You mentioned that you have a large system, which could mean that the default concurrency parameters are far too large for a hard drive (which doesn’t like too much concurrent access), such as described in this post. The default is number of cores / 2 (same as the backup), so for your 36 cores that would be 18. The options are described in the blog post, but you might want to set --restore-file-processors (the number of processes that writes the target restore files) and --restore-volume-downloaders (the number of processes that download the volumes (or reads from the source drive in your case)) lower. 1 may not be enough to saturate the drive (as there’s some none-I/O processing that needs to be done), but you can experiment with different values to see what works best for your system. In the blog post I didn’t see too much of an performance improvement, but you may see something else.

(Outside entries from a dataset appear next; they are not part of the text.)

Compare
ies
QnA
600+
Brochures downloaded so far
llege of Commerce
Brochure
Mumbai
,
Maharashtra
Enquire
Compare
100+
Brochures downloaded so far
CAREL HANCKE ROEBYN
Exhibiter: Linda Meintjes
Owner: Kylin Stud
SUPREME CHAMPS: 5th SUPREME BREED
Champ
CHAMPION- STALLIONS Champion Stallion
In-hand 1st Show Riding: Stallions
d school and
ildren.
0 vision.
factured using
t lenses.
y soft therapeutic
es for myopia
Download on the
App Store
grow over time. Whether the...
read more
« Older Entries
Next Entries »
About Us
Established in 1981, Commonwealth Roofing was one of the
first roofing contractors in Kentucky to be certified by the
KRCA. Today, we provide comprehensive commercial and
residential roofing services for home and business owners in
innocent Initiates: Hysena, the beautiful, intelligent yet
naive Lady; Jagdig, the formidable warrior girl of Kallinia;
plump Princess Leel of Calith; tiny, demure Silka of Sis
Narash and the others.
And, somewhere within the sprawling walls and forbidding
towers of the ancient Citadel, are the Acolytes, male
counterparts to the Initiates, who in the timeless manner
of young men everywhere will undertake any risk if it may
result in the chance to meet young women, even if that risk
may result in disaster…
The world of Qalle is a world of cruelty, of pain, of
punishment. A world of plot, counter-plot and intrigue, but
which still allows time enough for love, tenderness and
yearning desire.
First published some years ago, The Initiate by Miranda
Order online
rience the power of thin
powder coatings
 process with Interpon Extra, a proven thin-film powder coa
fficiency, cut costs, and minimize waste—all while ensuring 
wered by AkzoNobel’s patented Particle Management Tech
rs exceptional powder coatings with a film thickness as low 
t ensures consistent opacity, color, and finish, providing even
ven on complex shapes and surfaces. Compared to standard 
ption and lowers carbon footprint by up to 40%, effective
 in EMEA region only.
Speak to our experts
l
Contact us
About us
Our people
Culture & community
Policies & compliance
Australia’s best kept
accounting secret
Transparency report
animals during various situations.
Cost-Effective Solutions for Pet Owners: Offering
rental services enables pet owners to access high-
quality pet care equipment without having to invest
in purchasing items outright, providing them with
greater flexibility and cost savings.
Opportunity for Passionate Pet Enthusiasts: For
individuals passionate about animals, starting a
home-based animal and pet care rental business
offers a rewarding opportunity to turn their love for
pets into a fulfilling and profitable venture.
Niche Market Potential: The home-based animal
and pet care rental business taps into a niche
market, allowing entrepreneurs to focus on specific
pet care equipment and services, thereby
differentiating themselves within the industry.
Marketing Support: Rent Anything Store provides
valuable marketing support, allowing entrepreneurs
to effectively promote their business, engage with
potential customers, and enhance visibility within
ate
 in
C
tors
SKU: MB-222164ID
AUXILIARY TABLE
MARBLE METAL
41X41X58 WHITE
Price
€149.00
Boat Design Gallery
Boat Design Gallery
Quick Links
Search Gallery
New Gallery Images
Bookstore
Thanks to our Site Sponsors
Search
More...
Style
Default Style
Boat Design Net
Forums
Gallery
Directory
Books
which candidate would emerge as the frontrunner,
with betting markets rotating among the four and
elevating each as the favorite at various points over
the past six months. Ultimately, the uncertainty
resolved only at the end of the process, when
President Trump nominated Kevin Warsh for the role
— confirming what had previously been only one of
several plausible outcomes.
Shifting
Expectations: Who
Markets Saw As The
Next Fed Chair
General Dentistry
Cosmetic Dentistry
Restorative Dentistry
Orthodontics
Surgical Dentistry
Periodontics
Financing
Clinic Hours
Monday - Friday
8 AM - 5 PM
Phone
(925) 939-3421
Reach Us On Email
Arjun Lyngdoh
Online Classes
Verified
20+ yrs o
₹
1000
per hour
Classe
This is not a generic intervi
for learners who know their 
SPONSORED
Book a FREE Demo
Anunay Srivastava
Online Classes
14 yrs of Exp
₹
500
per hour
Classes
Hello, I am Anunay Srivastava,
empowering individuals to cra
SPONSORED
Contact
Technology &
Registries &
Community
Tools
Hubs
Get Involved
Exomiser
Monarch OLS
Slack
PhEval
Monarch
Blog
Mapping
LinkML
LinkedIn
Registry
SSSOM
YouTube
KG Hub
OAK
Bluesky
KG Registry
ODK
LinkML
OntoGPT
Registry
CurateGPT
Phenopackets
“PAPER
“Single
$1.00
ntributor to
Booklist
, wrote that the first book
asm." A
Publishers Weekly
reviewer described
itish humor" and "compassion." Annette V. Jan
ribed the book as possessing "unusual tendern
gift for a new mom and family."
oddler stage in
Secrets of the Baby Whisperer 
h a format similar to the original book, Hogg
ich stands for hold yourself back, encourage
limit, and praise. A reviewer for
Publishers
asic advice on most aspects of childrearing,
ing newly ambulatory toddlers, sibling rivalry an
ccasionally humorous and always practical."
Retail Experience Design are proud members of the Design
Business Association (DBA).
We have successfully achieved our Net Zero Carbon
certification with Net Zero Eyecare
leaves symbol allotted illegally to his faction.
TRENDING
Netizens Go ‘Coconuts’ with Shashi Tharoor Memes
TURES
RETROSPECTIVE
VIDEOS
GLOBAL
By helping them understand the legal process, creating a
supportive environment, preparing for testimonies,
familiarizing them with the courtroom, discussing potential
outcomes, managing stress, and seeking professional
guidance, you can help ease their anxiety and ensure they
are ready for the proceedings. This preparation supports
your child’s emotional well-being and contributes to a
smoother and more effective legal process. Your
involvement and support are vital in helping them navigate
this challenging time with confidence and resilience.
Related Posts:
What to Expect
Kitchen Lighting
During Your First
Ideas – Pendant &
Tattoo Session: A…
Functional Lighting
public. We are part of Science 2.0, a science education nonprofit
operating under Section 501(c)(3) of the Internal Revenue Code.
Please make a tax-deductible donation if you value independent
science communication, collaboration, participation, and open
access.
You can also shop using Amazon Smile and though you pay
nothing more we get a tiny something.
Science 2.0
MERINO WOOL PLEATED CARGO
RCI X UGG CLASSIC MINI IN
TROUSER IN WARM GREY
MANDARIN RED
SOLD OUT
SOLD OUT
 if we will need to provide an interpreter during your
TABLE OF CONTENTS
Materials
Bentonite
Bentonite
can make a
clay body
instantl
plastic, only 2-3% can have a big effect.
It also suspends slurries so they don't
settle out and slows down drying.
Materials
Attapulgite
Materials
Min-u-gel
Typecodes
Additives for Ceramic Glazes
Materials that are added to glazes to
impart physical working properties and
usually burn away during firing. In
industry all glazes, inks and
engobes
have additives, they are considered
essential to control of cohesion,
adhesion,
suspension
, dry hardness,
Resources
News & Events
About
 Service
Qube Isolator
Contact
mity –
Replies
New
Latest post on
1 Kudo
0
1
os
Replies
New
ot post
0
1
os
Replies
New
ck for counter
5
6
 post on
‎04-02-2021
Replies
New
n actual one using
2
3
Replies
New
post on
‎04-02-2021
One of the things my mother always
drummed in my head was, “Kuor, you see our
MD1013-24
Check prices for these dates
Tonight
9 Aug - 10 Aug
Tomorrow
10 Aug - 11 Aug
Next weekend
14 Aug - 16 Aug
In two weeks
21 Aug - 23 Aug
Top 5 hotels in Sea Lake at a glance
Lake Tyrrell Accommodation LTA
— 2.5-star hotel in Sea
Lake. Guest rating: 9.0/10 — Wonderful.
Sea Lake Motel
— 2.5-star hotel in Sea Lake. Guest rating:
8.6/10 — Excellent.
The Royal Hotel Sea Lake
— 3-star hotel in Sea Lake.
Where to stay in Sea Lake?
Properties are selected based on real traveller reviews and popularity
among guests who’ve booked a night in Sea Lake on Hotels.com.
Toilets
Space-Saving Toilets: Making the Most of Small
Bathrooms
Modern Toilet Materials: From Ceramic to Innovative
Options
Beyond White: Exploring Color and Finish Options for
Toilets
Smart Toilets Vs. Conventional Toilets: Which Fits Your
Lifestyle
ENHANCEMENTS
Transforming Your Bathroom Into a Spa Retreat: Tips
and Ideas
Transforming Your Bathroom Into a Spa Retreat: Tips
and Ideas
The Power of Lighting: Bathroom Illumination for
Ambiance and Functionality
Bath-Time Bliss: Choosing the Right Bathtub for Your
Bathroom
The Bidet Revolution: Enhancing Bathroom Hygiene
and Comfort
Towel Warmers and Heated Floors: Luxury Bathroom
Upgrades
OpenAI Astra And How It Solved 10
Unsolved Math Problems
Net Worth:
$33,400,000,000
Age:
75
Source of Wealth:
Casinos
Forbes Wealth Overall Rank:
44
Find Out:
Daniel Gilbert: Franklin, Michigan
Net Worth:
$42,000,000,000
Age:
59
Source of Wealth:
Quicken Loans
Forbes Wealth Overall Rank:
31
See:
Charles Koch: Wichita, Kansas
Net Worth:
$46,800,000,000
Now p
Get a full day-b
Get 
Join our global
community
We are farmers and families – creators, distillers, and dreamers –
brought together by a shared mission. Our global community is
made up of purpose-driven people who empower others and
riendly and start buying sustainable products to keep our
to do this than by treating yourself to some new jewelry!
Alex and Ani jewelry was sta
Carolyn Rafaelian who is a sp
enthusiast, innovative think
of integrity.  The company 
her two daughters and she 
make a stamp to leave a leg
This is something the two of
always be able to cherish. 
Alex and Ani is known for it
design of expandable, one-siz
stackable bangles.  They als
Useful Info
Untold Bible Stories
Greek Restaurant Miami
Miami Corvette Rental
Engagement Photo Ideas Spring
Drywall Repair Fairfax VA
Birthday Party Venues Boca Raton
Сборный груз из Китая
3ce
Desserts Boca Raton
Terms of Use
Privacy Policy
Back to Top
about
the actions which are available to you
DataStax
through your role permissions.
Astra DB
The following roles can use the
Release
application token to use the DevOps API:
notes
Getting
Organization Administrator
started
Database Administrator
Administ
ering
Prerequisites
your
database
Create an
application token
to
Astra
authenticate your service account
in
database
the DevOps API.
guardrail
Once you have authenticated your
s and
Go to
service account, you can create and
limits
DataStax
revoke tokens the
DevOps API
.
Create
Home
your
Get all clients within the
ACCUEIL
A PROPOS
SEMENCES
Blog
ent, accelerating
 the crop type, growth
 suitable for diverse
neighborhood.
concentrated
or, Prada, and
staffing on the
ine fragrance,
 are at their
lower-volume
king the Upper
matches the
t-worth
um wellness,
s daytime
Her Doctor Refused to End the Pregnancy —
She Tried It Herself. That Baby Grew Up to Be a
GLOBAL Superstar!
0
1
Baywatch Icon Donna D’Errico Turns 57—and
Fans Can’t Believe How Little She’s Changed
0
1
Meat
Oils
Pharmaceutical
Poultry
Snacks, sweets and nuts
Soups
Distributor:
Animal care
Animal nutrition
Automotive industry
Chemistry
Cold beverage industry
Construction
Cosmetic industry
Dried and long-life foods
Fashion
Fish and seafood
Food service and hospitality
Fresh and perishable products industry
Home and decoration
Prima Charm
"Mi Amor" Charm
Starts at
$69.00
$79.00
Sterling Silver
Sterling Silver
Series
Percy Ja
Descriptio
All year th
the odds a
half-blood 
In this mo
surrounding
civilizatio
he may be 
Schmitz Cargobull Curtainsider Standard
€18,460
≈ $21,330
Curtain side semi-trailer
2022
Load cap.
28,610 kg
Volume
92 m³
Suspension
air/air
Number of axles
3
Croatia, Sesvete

This is a warning system in place to ensure that the network doesn’t stagnate due to a deadlock. It was introduced with the new restore flow as it’s using concurrent processes. So if you’re seeing system activity (be that CPU, network, or disk) related to Duplicati you should ignore the warning. If nothing’s happening, then it could indicate a deadlock, which should be reported. The threshold is set to 2 times the maximum round-trip time for a block request. If your disks are being overloaded by requests, then the round-trip time will increase, which will lead to the warnings being emitted.

Right, I can see how that can be confusing. The temp folder is used as a staging area for the volumes as they are downloaded, decrypted, and decompressed. I think that if we’re able to handle the volume cache more effectively (discussion) then this shouldn’t be as much of an issue. In the meantime, I’m not sure of how to convey this information better, as most (or at least myself whenever I use a new tool) don’t want to read the documentation to use the product and forcing a read is not ideal.

Not too much, but there is some if run with --log-level=Profiling and --internal-profiling=true (at least those provide information that’s parseable by me). I would like to build a more intuitive performance/profiling tool/UI to provide more insight to where and which bottlenecks reside. But that’s future work. There has also been added some cache metrics in this PR, but it’s yet to be included in a build.